**** Data section ****

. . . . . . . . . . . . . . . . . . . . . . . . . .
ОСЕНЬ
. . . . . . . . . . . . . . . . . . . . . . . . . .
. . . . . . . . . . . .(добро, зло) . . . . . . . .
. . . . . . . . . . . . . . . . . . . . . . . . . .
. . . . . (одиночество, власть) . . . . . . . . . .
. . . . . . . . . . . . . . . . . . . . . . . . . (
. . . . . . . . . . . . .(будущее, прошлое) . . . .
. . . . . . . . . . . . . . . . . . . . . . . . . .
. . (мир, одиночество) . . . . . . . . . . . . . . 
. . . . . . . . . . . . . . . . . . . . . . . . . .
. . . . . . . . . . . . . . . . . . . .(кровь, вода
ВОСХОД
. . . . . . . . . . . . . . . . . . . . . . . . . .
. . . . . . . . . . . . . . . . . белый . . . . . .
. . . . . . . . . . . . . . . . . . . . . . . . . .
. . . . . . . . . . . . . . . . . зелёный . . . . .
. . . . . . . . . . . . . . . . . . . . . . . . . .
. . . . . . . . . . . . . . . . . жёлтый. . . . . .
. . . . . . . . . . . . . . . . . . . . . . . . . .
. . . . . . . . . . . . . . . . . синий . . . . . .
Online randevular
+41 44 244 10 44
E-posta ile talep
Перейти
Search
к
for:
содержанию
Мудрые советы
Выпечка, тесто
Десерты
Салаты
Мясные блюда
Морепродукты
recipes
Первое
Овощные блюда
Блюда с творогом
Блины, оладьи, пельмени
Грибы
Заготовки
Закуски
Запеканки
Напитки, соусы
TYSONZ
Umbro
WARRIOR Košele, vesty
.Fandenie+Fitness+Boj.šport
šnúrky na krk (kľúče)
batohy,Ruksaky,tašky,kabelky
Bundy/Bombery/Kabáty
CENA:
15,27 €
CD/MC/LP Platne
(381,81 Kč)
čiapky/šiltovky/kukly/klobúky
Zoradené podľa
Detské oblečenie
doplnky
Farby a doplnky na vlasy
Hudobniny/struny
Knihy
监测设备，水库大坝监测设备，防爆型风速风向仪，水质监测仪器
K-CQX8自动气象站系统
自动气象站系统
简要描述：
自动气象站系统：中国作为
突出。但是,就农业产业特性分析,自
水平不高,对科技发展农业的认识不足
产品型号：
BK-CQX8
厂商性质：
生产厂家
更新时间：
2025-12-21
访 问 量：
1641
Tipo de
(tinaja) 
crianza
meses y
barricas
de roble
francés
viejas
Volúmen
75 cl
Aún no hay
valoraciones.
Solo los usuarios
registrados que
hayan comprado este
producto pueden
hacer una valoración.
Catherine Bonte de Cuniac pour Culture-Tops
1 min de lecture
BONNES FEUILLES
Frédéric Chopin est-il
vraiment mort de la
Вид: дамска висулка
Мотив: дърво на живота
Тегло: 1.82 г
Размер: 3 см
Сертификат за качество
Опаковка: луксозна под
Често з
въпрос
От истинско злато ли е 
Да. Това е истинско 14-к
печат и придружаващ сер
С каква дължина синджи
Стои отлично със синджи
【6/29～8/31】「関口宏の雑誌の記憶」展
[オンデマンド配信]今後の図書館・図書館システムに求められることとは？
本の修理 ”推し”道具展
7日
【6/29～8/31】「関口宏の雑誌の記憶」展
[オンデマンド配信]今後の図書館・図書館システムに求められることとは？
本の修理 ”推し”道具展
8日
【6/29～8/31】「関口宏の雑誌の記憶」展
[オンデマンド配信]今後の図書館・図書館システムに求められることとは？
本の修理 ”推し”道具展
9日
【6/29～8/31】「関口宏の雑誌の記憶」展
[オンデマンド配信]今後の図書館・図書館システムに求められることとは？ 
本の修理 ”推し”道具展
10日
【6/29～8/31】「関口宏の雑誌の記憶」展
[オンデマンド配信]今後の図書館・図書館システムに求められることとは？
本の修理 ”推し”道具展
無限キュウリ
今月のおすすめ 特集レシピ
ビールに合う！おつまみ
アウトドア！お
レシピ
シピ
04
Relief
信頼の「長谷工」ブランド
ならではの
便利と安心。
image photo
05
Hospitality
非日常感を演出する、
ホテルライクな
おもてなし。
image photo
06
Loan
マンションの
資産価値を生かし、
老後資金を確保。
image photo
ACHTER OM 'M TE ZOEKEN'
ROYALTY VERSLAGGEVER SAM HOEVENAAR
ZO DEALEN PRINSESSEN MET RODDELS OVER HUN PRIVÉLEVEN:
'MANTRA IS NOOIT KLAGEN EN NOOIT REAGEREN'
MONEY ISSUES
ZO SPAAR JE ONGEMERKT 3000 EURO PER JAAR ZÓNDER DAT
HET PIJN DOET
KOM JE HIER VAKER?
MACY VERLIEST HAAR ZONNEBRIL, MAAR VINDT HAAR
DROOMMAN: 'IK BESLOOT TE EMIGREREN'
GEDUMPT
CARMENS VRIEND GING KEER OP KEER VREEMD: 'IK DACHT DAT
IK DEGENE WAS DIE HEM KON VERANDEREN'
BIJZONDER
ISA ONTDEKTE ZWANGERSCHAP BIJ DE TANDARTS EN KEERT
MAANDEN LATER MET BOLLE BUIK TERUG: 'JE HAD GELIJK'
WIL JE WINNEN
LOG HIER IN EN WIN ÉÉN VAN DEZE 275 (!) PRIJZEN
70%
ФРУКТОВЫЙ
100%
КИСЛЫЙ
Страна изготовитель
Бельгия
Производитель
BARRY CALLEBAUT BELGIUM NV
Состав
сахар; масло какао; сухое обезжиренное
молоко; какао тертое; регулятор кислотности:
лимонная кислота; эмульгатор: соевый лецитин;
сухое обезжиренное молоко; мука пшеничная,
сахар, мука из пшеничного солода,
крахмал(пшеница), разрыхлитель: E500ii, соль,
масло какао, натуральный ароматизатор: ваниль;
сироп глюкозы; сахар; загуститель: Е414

****

#### Your assignment:
Could you copy every line of the data above, character for character, with no changes?

#### Response to the exercise:
. . . . . . . . . . . . . . . . . . . . . . . . . .
ОСЕНЬ
. . . . . . . . . . . . . . . . . . . . . . . . . .
. . . . . . . . . . . .(добро, зло) . . . . . . . .
. . . . . . . . . . . . . . . . . . . . . . . . . .
. . . . . (одиночество, власть) . . . . . . . . . .
. . . . . . . . . . . . . . . . . . . . . . . . . (
. . . . . . . . . . . . .(будущее, прошлое) . . . .
. . . . . . . . . . . . . . . . . . . . . . . . . .
. . (мир, одиночество) . . . . . . . . . . . . . . 
. . . . . . . . . . . . . . . . . . . . . . . . . .
. . . . . . . . . . . . . . . . . . . .(кровь, вода
ВОСХОД
. . . . . . . . . . . . . . . . . . . . . . . . . .
. . . . . . . . . . . . . . . . . белый . . . . . .
. . . . . . . . . . . . . . . . . . . . . . . . . .
. . . . . . . . . . . . . . . . . зелёный . . . . .
. . . . . . . . . . . . . . . . . . . . . . . . . .
. . . . . . . . . . . . . . . . . жёлтый. . . . . .
. . . . . . . . . . . . . . . . . . . . . . . . . .
. . . . . . . . . . . . . . . . . синий . . . . . .
Online randevular
+41 44 244 10 44
E-posta ile talep
Перейти
Search
к
for:
содержанию
Мудрые советы
Выпечка, тесто
Десерты
Салаты
Мясные блюда
Морепродукты
recipes
Первое
Овощные блюда
Блюда с творогом
Блины, оладьи, пельмени
Грибы
Заготовки
Закуски
Запеканки
Напитки, соусы
TYSONZ
Umbro
WARRIOR Košele, vesty
.Fandenie+Fitness+Boj.šport
šnúrky na krk (kľúče)
batohy,Ruksaky,tašky,kabelky
Bundy/Bombery/Kabáty
CENA:
15,27 €
CD/MC/LP Platne
(381,81 Kč)
čiapky/šiltovky/kukly/klobúky
Zoradené podľa
Detské oblečenie
doplnky
Farby a doplnky na vlasy
Hudobniny/struny
Knihy
监测设备，水库大坝监测设备，防爆型风速风向仪，水质监测仪器
K-CQX8自动气象站系统
自动气象站系统
简要描述：
自动气象站系统：中国作为
突出。但是,就农业产业特性分析,自
水平不高,对科技发展农业的认识不足
产品型号：
BK-CQX8
厂商性质：
生产厂家
更新时间：
2025-12-21
访 问 量：
1641
Tipo de
(tinaja) 
crianza
meses y
barricas
de roble
francés
viejas
Volúmen
75 cl
Aún no hay
valoraciones.
Solo los usuarios
registrados que
hayan comprado este
producto pueden
hacer una valoración.
Catherine Bonte de Cuniac pour Culture-Tops
1 min de lecture
BONNES FEUILLES
Frédéric Chopin est-il
vraiment mort de la
Вид: дамска висулка
Мотив: дърво на живота
Тегло: 1.82 г
Размер: 3 см
Сертификат за качество
Опаковка: луксозна под
Често з
въпрос
От истинско злато ли е 
Да. Това е истинско 14-к
печат и придружаващ сер
С каква дължина синджи
Стои отлично със синджи
【6/29～8/31】「関口宏の雑誌の記憶」展
[オンデマンド配信]今後の図書館・図書館システムに求められることとは？
本の修理 ”推し”道具展
7日
【6/29～8/31】「関口宏の雑誌の記憶」展
[オンデマンド配信]今後の図書館・図書館システムに求められることとは？
本の修理 ”推し”道具展
8日
【6/29～8/31】「関口宏の雑誌の記憶」展
[オンデマンド配信]今後の図書館・図書館システムに求められることとは？
本の修理 ”推し”道具展
9日
【6/29～8/31】「関口宏の雑誌の記憶」展
[オンデマンド配信]今後の図書館・図書館システムに求められることとは？ 
本の修理 ”推し”道具展
10日
【6/29～8/31】「関口宏の雑誌の記憶」展
[オンデマンド配信]今後の図書館・図書館システムに求められることとは？
本の修理 ”推し”道具展
無限キュウリ
今月のおすすめ 特集レシピ
ビールに合う！おつまみ
アウトドア！お
レシピ
シピ
04
Relief
信頼の「長谷工」ブランド
ならではの
便利と安心。
image photo
05
Hospitality
非日常感を演出する、
ホテルライクな
おもてなし。
image photo
06
Loan
マンションの
資産価値を生かし、
老後資金を確保。
image photo
ACHTER OM 'M TE ZOEKEN'
ROYALTY VERSLAGGEVER SAM HOEVENAAR
ZO DEALEN PRINSESSEN MET RODDELS OVER HUN PRIVÉLEVEN:
'MANTRA IS NOOIT KLAGEN EN NOOIT REAGEREN'
MONEY ISSUES
ZO SPAAR JE ONGEMERKT 3000 EURO PER JAAR ZÓNDER DAT
HET PIJN DOET
KOM JE HIER VAKER?
MACY VERLIEST HAAR ZONNEBRIL, MAAR VINDT HAAR
DROOMMAN: 'IK BESLOOT TE EMIGREREN'
GEDUMPT
CARMENS VRIEND GING KEER OP KEER VREEMD: 'IK DACHT DAT
IK DEGENE WAS DIE HEM KON VERANDEREN'
BIJZONDER
ISA ONTDEKTE ZWANGERSCHAP BIJ DE TANDARTS EN KEERT
MAANDEN LATER MET BOLLE BUIK TERUG: 'JE HAD GELIJK'
WIL JE WINNEN
LOG HIER IN EN WIN ÉÉN VAN DEZE 275 (!) PRIJZEN
70%
ФРУКТОВЫЙ
100%
КИСЛЫЙ
Страна изготовитель
Бельгия
Производитель
BARRY CALLEBAUT BELGIUM NV
Состав
сахар; масло какао; сухое обезжиренное
молоко; какао тертое; регулятор кислотности:
лимонная кислота; эмульгатор: соевый лецитин;
сухое обезжиренное молоко; мука пшеничная,
сахар, мука из пшеничного солода,
крахмал(пшеница), разрыхлитель: E500ii, соль,
масло какао, натуральный ароматизатор: ваниль;
сироп глюкозы; сахар; загуститель: Е414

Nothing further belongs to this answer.